The leader of Durham County Council, Simon Henig, said there was mounting anger about the Valuation Office Agency’s (VOA) decision not to pursue council tax on two buildings which had been converted into homes without planning permission at Mr Cummings’ parents’ farm.
It has been estimated that the backdated council tax bill for the two homes could be more than £30,000, as they were converted some years ago.
Councillor Henig has asked senior officers to see if they can appeal against the decision, and will ask for a Parliamentary Review of the VOA’s actions.
Mr Cummings and his wife took his son to his parents’ farm at North Lodge when the country was in lockdown in April after the adviser and his wife experienced coronavirus symptoms.
It was during this break that he controversially drove to Barnard Castle to test his eyesight.
Mr Henig said: “As a party that is committed to fairness, as soon as we were aware of a potential breach in regulations at North Lodge, council officers were instructed to investigate the matter.

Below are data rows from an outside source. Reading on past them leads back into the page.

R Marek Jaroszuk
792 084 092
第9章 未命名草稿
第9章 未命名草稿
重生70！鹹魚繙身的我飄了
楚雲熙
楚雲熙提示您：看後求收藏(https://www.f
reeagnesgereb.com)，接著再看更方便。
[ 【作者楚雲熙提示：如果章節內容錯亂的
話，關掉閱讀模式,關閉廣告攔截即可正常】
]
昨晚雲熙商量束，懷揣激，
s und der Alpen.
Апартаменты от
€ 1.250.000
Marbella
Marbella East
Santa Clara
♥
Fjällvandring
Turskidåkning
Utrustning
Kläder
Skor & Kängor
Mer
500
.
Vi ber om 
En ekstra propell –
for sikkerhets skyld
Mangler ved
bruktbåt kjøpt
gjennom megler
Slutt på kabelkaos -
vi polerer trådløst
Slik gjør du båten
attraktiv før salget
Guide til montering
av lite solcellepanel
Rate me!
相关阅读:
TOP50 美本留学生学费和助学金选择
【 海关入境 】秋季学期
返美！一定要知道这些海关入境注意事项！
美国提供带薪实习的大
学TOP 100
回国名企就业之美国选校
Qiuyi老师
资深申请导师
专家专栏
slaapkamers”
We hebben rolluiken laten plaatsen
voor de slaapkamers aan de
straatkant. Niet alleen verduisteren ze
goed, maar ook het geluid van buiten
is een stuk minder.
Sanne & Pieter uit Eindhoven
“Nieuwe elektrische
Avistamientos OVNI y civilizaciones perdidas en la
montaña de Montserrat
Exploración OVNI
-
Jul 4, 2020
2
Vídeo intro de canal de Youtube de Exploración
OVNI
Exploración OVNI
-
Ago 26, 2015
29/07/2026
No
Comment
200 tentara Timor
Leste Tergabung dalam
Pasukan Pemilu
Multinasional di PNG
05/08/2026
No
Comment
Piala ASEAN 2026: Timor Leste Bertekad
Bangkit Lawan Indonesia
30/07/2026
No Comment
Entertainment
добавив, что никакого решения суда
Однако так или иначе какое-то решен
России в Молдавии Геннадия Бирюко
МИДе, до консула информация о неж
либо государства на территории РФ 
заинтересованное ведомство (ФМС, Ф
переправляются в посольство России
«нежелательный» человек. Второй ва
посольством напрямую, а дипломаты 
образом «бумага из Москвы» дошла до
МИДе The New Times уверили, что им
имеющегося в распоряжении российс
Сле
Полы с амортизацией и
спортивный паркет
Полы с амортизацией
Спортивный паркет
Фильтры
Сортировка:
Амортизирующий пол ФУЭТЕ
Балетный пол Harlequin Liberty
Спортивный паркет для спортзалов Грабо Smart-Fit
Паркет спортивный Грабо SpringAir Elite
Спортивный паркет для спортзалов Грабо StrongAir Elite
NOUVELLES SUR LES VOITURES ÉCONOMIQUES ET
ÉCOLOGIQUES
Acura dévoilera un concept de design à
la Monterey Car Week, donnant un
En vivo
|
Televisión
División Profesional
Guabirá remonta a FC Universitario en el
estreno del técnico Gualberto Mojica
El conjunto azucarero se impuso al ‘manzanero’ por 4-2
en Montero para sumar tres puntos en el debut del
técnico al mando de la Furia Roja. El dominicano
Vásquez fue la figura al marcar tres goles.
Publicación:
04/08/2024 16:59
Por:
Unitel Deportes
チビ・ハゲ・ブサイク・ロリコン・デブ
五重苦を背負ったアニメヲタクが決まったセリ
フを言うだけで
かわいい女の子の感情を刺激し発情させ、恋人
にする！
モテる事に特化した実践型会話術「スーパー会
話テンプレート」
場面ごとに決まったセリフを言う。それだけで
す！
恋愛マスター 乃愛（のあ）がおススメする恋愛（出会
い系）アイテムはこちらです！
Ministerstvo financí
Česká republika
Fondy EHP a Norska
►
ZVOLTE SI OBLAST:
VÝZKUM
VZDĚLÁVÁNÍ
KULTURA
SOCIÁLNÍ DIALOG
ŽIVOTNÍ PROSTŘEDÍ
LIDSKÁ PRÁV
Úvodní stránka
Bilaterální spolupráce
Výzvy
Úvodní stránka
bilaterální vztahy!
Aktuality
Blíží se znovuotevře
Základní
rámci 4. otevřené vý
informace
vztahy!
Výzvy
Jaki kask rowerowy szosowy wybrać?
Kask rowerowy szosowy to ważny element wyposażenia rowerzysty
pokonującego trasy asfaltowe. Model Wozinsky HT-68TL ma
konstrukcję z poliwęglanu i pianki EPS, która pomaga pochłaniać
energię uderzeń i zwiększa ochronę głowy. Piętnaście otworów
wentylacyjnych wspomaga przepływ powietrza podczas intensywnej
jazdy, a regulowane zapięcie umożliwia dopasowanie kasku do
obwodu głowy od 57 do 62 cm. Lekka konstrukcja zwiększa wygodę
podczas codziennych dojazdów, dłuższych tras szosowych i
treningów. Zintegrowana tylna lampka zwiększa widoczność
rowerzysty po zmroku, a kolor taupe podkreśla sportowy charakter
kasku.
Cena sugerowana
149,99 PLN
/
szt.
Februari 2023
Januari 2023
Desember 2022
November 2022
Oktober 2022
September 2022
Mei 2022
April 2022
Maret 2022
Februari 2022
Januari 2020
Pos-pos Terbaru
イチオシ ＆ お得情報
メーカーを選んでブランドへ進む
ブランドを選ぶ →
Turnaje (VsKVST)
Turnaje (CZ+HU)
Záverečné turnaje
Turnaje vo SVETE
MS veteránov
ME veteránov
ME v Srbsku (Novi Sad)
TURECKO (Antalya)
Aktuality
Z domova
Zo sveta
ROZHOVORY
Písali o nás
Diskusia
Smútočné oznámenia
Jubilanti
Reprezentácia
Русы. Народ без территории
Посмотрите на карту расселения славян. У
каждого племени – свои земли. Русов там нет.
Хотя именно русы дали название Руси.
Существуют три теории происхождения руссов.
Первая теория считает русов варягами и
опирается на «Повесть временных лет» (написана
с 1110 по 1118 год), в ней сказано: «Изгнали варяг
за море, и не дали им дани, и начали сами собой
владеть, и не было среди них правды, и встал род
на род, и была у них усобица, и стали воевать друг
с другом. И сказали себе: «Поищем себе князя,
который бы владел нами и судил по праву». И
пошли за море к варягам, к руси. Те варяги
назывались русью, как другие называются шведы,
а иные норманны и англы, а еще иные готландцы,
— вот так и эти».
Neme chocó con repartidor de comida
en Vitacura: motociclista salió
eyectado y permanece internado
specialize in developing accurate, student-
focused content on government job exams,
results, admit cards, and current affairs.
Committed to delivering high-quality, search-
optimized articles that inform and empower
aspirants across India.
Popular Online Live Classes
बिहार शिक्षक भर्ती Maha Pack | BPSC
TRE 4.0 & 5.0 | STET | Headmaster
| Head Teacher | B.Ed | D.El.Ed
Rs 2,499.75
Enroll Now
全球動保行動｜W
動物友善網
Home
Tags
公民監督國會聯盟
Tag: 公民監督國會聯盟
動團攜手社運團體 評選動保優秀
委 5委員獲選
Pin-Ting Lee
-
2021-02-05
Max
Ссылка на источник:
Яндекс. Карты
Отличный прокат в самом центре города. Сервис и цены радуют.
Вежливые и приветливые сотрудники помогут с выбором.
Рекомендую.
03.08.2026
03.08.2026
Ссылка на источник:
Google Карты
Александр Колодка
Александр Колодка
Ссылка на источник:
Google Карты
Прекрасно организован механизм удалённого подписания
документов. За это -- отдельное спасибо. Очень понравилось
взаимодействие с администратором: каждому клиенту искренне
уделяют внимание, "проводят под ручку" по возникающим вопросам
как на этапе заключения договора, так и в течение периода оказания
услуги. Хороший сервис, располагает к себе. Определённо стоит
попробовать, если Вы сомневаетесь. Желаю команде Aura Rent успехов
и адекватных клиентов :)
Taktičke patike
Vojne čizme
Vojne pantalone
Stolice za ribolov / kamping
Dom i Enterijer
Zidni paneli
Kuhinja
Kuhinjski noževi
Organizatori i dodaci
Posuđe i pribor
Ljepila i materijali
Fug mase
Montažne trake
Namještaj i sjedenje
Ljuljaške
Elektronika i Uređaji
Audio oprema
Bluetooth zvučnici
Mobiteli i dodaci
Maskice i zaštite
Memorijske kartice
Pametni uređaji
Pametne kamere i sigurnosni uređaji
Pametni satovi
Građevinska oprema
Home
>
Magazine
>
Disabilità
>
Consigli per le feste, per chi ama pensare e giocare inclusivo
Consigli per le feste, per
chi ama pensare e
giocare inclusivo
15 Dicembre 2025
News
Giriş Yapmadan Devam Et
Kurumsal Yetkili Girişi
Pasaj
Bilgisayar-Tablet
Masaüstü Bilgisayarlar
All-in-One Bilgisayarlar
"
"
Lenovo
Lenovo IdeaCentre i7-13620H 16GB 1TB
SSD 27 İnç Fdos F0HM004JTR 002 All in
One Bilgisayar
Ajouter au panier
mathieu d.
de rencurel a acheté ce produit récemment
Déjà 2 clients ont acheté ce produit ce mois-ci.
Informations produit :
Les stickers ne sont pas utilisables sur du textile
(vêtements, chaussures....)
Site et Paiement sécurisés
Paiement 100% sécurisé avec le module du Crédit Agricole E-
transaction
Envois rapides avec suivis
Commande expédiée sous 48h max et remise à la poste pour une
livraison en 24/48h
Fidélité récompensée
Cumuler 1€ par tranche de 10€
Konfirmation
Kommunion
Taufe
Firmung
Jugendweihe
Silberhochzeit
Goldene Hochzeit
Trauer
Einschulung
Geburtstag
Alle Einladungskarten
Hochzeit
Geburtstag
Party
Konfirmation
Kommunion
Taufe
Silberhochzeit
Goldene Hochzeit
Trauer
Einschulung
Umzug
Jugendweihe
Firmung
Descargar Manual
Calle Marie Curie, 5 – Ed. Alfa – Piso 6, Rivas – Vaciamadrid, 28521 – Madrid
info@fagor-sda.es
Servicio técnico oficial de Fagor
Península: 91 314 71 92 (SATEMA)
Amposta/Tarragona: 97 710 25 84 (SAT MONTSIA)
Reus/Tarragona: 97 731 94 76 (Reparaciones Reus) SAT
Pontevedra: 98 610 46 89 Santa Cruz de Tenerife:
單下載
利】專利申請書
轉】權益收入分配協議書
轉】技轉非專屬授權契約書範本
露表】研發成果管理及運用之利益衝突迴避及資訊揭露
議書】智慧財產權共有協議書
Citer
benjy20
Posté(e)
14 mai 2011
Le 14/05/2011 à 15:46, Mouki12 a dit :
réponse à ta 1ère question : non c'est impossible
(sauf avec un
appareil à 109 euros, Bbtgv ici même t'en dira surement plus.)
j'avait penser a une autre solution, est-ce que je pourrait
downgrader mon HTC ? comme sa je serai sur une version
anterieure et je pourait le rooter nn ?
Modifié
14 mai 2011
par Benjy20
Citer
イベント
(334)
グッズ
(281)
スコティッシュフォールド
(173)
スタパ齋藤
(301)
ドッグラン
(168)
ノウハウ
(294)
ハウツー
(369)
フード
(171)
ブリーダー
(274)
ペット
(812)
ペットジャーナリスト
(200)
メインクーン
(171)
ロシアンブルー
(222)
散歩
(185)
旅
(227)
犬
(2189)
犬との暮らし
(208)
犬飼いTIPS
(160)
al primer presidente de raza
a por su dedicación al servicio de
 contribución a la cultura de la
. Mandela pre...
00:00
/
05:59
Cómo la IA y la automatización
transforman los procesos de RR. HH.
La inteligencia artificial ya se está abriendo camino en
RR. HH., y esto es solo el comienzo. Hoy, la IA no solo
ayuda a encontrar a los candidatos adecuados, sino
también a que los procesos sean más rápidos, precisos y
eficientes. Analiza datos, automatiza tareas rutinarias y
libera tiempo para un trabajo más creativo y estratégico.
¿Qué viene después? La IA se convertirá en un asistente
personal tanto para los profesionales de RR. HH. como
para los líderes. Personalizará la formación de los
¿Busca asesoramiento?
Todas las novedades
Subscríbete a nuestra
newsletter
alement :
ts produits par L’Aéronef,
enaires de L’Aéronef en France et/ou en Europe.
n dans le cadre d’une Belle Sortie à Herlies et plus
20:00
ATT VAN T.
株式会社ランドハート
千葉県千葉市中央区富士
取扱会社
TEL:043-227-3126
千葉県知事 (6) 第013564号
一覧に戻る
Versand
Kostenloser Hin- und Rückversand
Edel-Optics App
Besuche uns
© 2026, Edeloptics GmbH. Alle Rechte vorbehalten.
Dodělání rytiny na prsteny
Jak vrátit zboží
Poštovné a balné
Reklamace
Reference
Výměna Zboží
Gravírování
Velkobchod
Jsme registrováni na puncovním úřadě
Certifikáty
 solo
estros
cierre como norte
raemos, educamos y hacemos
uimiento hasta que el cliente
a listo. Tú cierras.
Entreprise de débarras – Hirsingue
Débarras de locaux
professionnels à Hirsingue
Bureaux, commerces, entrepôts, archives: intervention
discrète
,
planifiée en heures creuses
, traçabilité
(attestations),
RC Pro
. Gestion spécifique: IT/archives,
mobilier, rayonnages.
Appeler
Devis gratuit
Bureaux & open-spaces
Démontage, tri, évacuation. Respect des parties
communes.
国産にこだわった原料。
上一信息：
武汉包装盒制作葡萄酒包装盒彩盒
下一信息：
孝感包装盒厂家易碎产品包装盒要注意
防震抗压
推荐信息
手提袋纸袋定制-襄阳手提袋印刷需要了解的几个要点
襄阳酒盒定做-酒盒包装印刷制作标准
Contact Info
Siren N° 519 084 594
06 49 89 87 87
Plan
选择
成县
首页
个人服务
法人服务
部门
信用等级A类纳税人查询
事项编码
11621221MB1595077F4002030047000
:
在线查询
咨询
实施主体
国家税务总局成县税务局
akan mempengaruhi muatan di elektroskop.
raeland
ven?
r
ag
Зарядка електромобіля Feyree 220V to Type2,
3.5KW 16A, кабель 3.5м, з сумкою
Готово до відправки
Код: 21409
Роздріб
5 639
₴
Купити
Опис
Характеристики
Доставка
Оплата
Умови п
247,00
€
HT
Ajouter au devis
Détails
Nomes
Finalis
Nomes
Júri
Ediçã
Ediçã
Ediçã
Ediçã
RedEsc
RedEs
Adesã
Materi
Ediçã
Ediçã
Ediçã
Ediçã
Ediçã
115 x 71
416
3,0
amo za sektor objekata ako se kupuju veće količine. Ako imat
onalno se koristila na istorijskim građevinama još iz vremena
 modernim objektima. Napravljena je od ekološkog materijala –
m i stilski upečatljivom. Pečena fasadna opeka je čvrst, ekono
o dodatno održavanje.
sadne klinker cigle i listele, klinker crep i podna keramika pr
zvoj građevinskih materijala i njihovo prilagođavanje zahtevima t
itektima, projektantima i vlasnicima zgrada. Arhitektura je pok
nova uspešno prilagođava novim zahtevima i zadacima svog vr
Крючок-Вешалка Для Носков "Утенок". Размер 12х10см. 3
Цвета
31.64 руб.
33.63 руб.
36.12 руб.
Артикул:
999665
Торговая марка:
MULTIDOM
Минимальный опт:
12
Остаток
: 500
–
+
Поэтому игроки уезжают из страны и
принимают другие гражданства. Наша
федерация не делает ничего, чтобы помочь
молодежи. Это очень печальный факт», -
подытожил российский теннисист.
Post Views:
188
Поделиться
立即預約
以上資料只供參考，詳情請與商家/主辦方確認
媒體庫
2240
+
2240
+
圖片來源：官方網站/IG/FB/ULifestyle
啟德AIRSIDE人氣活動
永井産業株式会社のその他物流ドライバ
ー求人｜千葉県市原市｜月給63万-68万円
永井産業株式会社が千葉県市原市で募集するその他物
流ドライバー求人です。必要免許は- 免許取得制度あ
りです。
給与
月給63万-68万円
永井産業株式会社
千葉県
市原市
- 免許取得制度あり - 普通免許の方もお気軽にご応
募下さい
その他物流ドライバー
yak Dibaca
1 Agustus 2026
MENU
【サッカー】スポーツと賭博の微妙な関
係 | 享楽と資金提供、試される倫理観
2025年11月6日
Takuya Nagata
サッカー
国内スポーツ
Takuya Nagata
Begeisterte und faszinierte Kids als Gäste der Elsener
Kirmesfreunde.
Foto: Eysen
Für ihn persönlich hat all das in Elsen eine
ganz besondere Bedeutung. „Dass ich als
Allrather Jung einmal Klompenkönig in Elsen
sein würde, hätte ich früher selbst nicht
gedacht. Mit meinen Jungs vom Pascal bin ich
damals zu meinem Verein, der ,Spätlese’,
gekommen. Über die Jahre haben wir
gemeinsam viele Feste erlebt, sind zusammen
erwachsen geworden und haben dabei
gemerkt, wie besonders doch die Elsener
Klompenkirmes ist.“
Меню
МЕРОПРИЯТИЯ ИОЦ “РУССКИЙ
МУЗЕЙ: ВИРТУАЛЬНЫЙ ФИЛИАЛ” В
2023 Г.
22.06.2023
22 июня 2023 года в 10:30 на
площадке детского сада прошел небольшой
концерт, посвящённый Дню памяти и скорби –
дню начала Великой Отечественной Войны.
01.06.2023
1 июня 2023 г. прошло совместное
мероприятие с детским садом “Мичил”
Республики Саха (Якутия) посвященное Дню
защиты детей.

“In turn, Durham County Council alerted the Valuation Office Agency, which provided details of the required changes in respect to property.
“However, while there have been historical breaches of planning and building control regulation, which date back to the time of the former Durham City Council, the current council was unable to take enforcement action due to the amount of time that had elapsed.
“People will want to know how, once again, the Government’s senior adviser is avoiding facing any consequences for breaching a set of regulations to which everyone else is expected to adhere.
“It seems that anyone working for the Prime Minister is exempt from the rules that apply to the rest of us.
“I have asked that all options to appeal this decision be considered.
“Furthermore, it is imperative that the Valuation Office Agency be made accountable for this decision in Parliament so that public confidence in the council tax system be maintained.”
A Valuation Office Agency spokesperson said: “We can’t comment on individual cases. The date to be used for adding a new band to a council tax list, or changing an existing band, is set out in the law.
“The VOA has no discretion to choose a different date.
“The rules apply to all council tax list alterations and all taxpayers in the same way.”